REQUIREMENT:
Convert the rows below into a JSON list of strings, one string per line, starting with the line that contains "Net Income Growth, EPS" and ending with the line that contains "Reading right to", both included. Use only those lines, and leave out blank lines and the pictures.

Excerpts from a dataset:

((

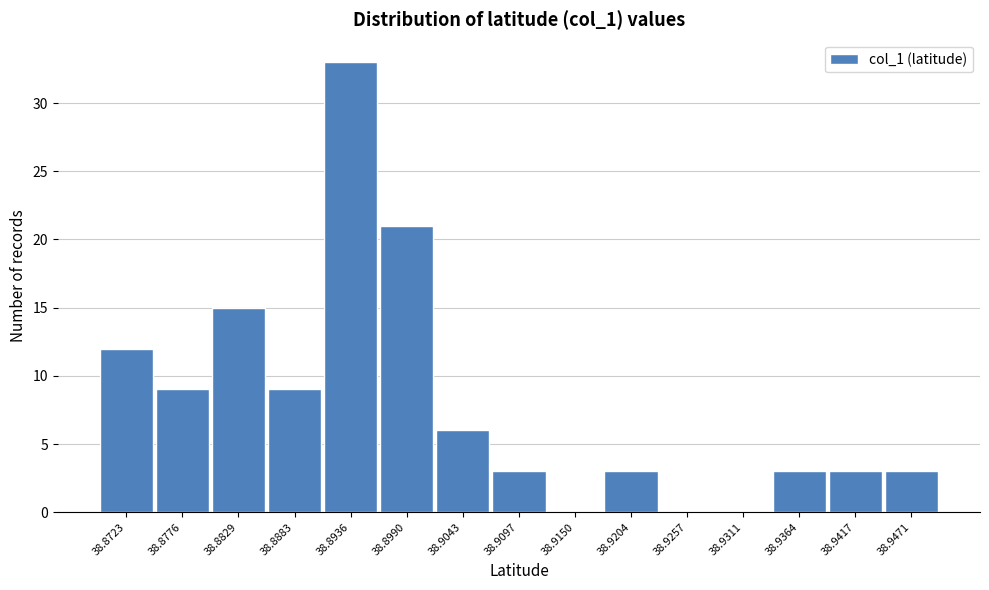

Reading left to right, list all the values displayed in this chart.

38.8723=12	38.8776=9	38.8829=15	38.8883=9	38.8936=33	38.8990=21	38.9043=6	38.9097=3	38.9150=0	38.9204=3	38.9257=0	38.9311=0	38.9364=3	38.9417=3	38.9471=3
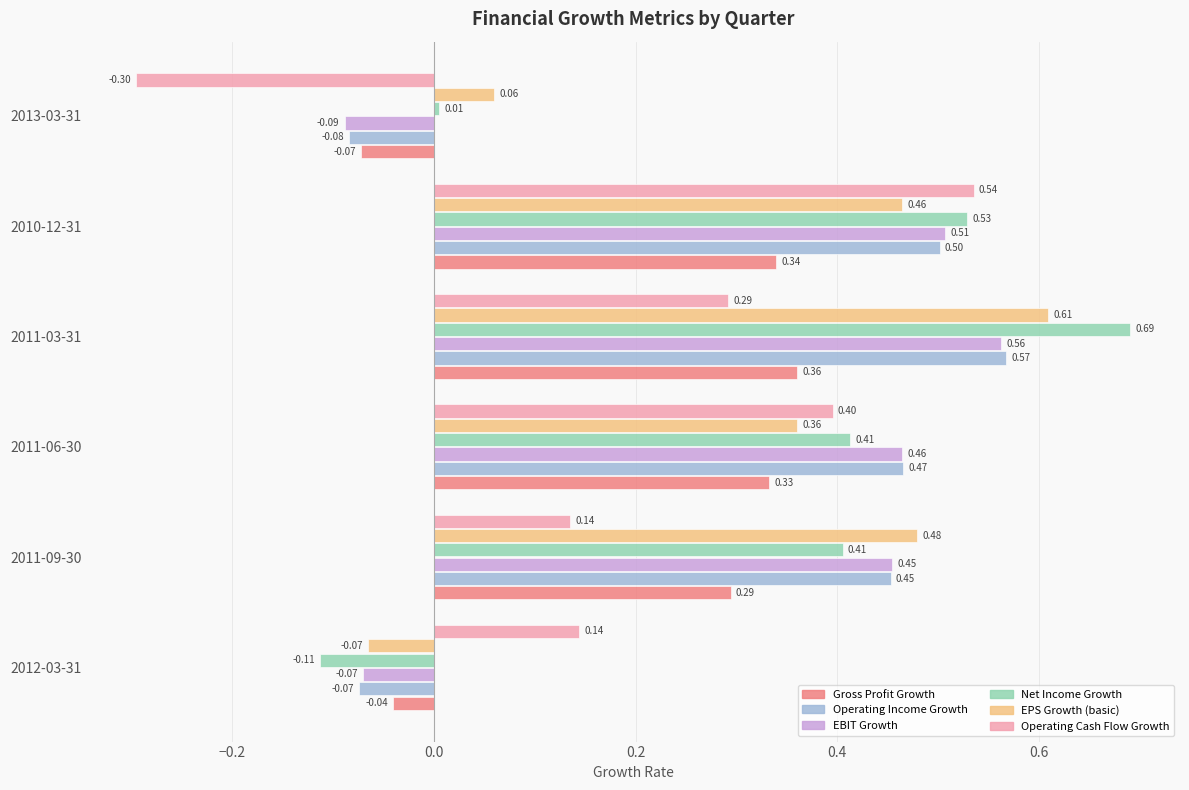

List the series in order of their peak value, highest first.

Net Income Growth, EPS Growth (basic), Operating Income Growth, EBIT Growth, Operating Cash Flow Growth, Gross Profit Growth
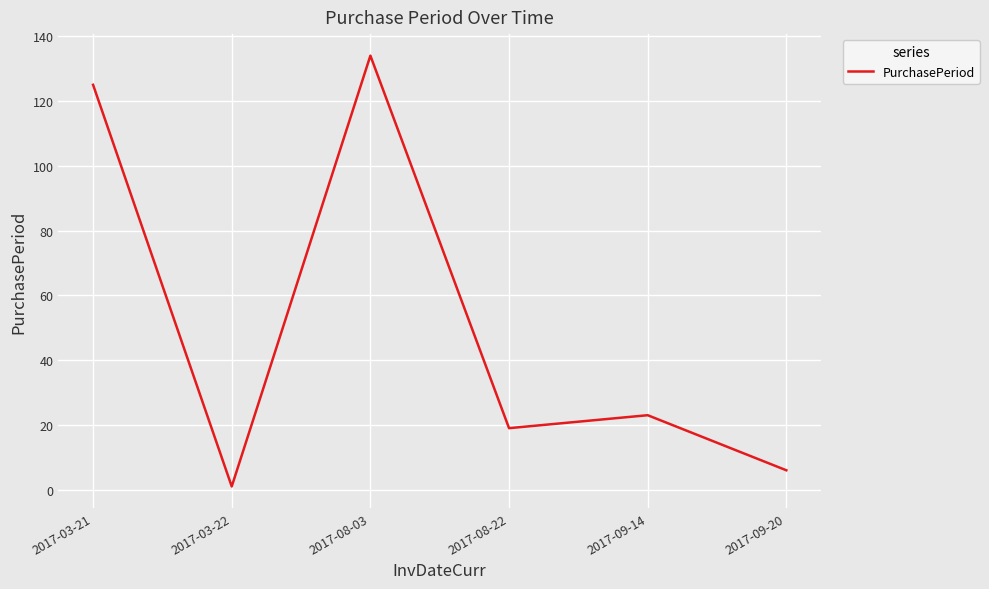

Reading left to right, list all the values displayed in this chart.

125	1	134	19	23	6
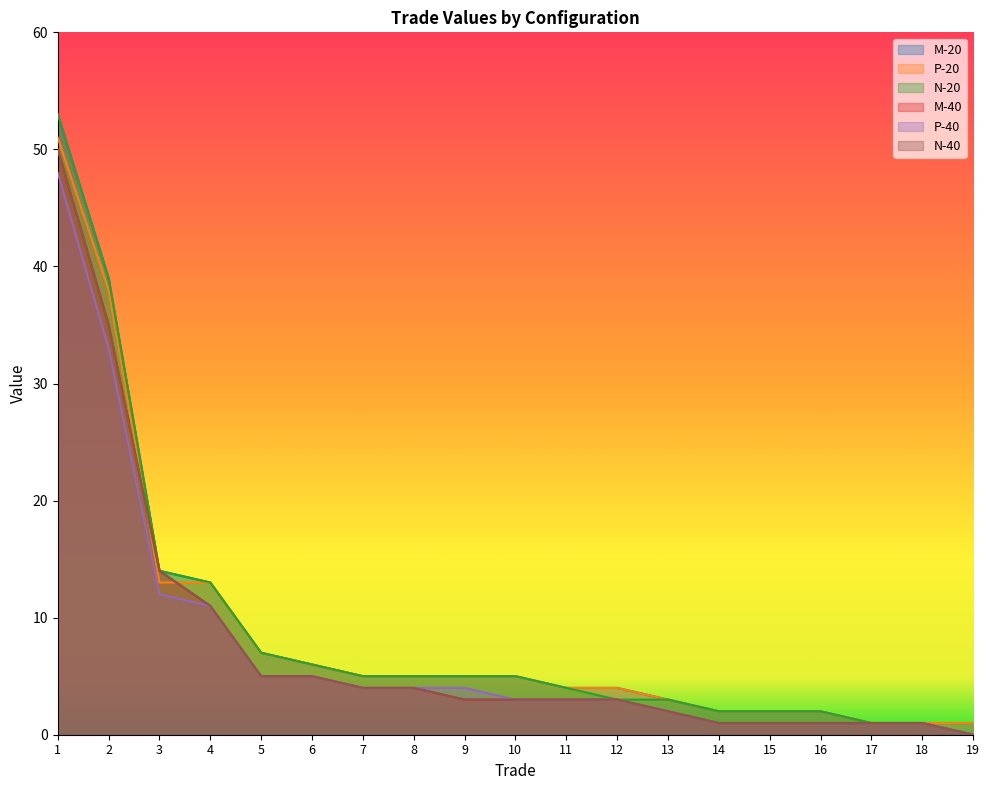

True or false: P-40 has more than 2 interior local peaks.

False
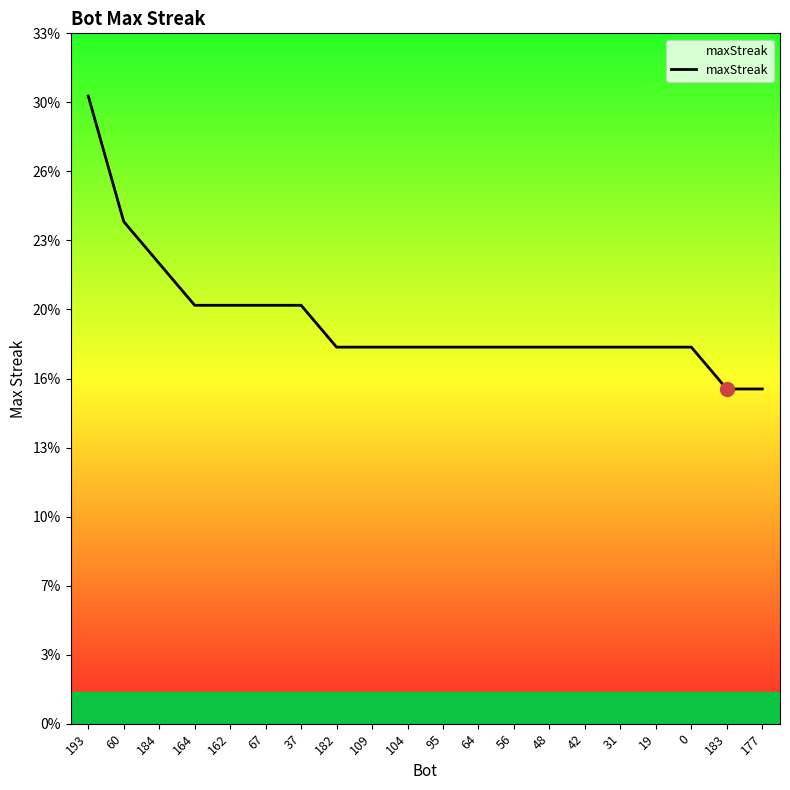

Is it true that the value at 37 is 11?

False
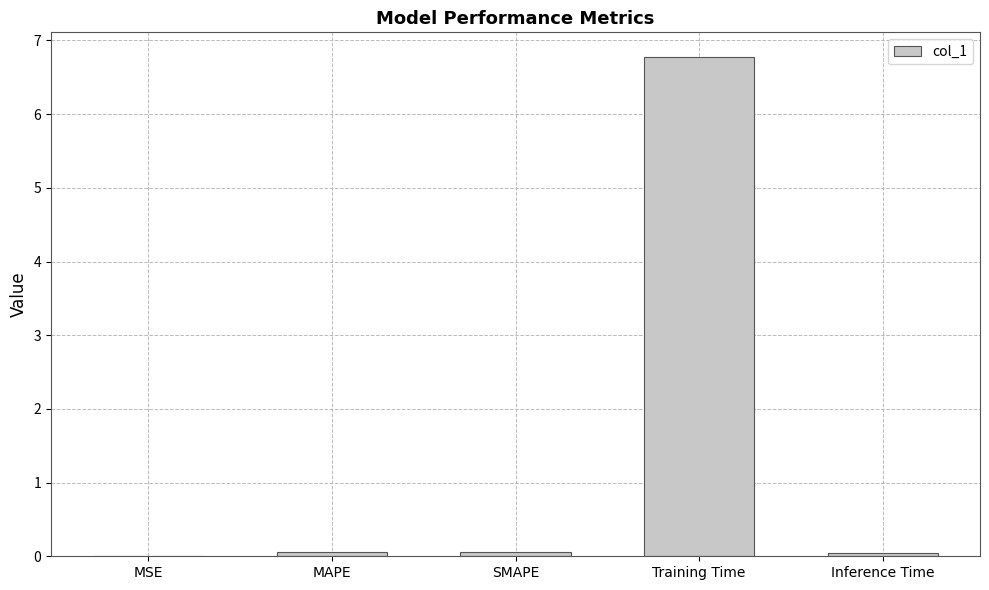

The chart shows a value of 0.0 at MSE. True or false?

True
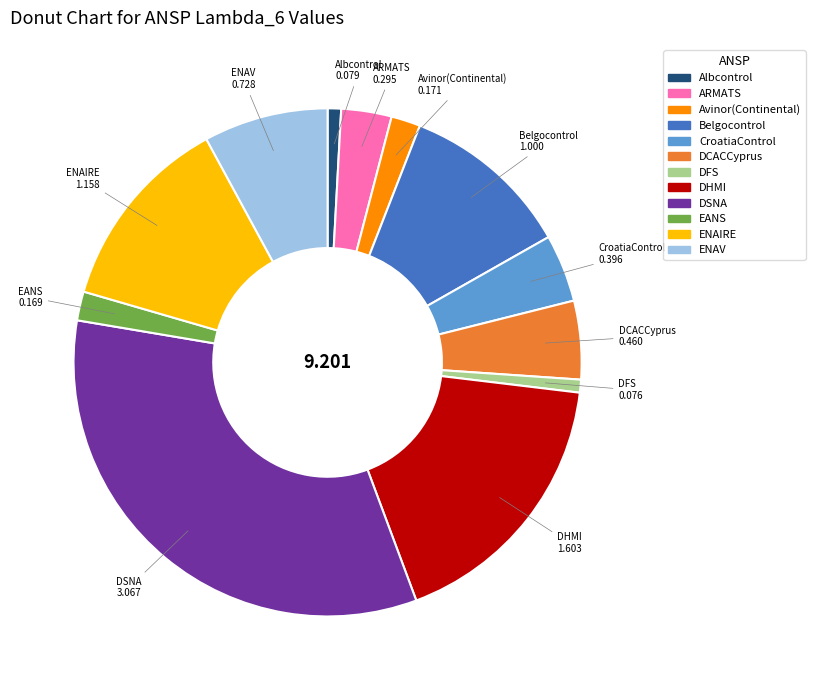

Which category has the biggest portion of the pie?

DSNA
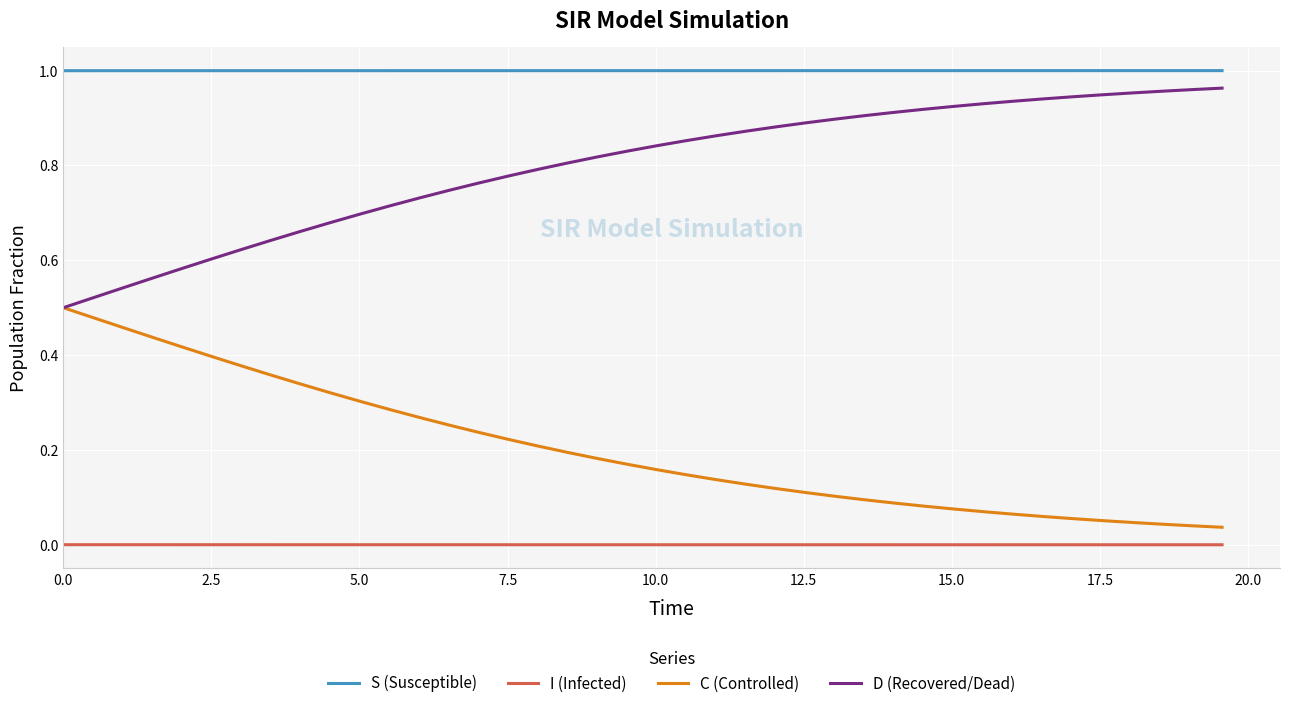

Rank the series by their average value, from highest to lowest.

S (Susceptible), D (Recovered/Dead), C (Controlled), I (Infected)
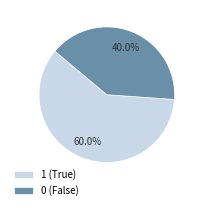

Approximately how many times larger is the value at 1 compared to 0?

1.5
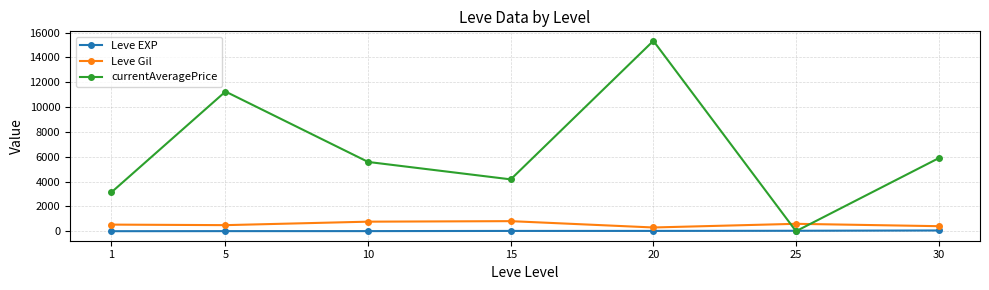

What is the sum of all Leve EXP values?

154.5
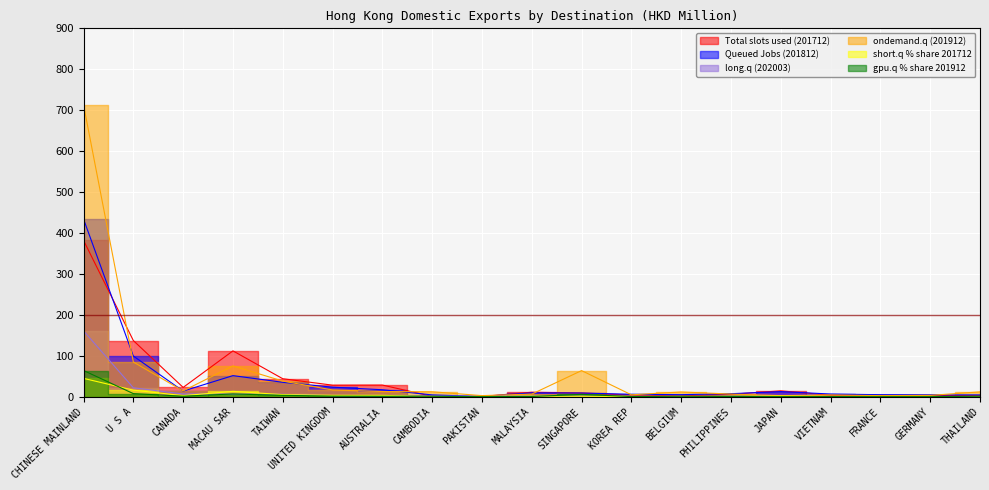

Reading right to left, extract all data points from this chart.

Total slots used (201712): THAILAND=2.4	GERMANY=3.3	FRANCE=3.7	VIETNAM=3.8	JAPAN=14.4	PHILIPPINES=6.0	BELGIUM=2.1	KOREA REP=4.2	SINGAPORE=9.1	MALAYSIA=11.0	PAKISTAN=0.7	CAMBODIA=0.9	AUSTRALIA=28.5	UNITED KINGDOM=28.3	TAIWAN=44.0	MACAU SAR=112.0	CANADA=22.7	U S A=137.2	CHINESE MAINLAND=382.0
Queued Jobs (201812): THAILAND=4.5	GERMANY=4.5	FRANCE=5.0	VIETNAM=6.6	JAPAN=12.6	PHILIPPINES=7.4	BELGIUM=5.1	KOREA REP=5.9	SINGAPORE=9.1	MALAYSIA=9.5	PAKISTAN=0.5	CAMBODIA=4.5	AUSTRALIA=17.1	UNITED KINGDOM=23.3	TAIWAN=35.3	MACAU SAR=51.6	CANADA=13.8	U S A=99.4	CHINESE MAINLAND=434.0
long.q (202003): THAILAND=0.5	GERMANY=0.5	FRANCE=0.8	VIETNAM=0.9	JAPAN=1.0	PHILIPPINES=1.0	BELGIUM=1.2	KOREA REP=1.3	SINGAPORE=1.3	MALAYSIA=1.4	PAKISTAN=1.5	CAMBODIA=1.6	AUSTRALIA=1.9	UNITED KINGDOM=2.4	TAIWAN=6.0	MACAU SAR=6.4	CANADA=6.7	U S A=21.8	CHINESE MAINLAND=160.9
ondemand.q (201912): THAILAND=12.0	GERMANY=3.3	FRANCE=2.7	VIETNAM=4.4	JAPAN=2.7	PHILIPPINES=6.5	BELGIUM=11.7	KOREA REP=4.7	SINGAPORE=63.9	MALAYSIA=6.4	PAKISTAN=2.7	CAMBODIA=12.2	AUSTRALIA=12.7	UNITED KINGDOM=16.6	TAIWAN=38.2	MACAU SAR=75.3	CANADA=14.2	U S A=84.9	CHINESE MAINLAND=713.0
short.q % share 201712: THAILAND=0.3	GERMANY=0.4	FRANCE=0.4	VIETNAM=0.4	JAPAN=1.7	PHILIPPINES=0.7	BELGIUM=0.2	KOREA REP=0.5	SINGAPORE=1.1	MALAYSIA=1.3	PAKISTAN=0.1	CAMBODIA=0.1	AUSTRALIA=3.4	UNITED KINGDOM=3.3	TAIWAN=5.2	MACAU SAR=13.2	CANADA=2.7	U S A=16.1	CHINESE MAINLAND=44.8
gpu.q % share 201912: THAILAND=1.1	GERMANY=0.3	FRANCE=0.2	VIETNAM=0.4	JAPAN=0.2	PHILIPPINES=0.6	BELGIUM=1.1	KOREA REP=0.4	SINGAPORE=5.7	MALAYSIA=0.6	PAKISTAN=0.2	CAMBODIA=1.1	AUSTRALIA=1.1	UNITED KINGDOM=1.5	TAIWAN=3.4	MACAU SAR=6.8	CANADA=1.3	U S A=7.6	CHINESE MAINLAND=64.1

))

SOLUTION:
[
  "Net Income Growth, EPS Growth (basic), Operating Income Growth, EBIT Growth, Operating Cash Flow Growth, Gross Profit Growth",
  "Reading left to right, list all the values displayed in this chart.",
  "125\t1\t134\t19\t23\t6",
  "True or false: P-40 has more than 2 interior local peaks.",
  "False",
  "Is it true that the value at 37 is 11?",
  "False",
  "The chart shows a value of 0.0 at MSE. True or false?",
  "True",
  "Which category has the biggest portion of the pie?",
  "DSNA",
  "Rank the series by their average value, from highest to lowest.",
  "S (Susceptible), D (Recovered/Dead), C (Controlled), I (Infected)",
  "Approximately how many times larger is the value at 1 compared to 0?",
  "1.5",
  "What is the sum of all Leve EXP values?",
  "154.5",
  "Reading right to left, extract all data points from this chart."
]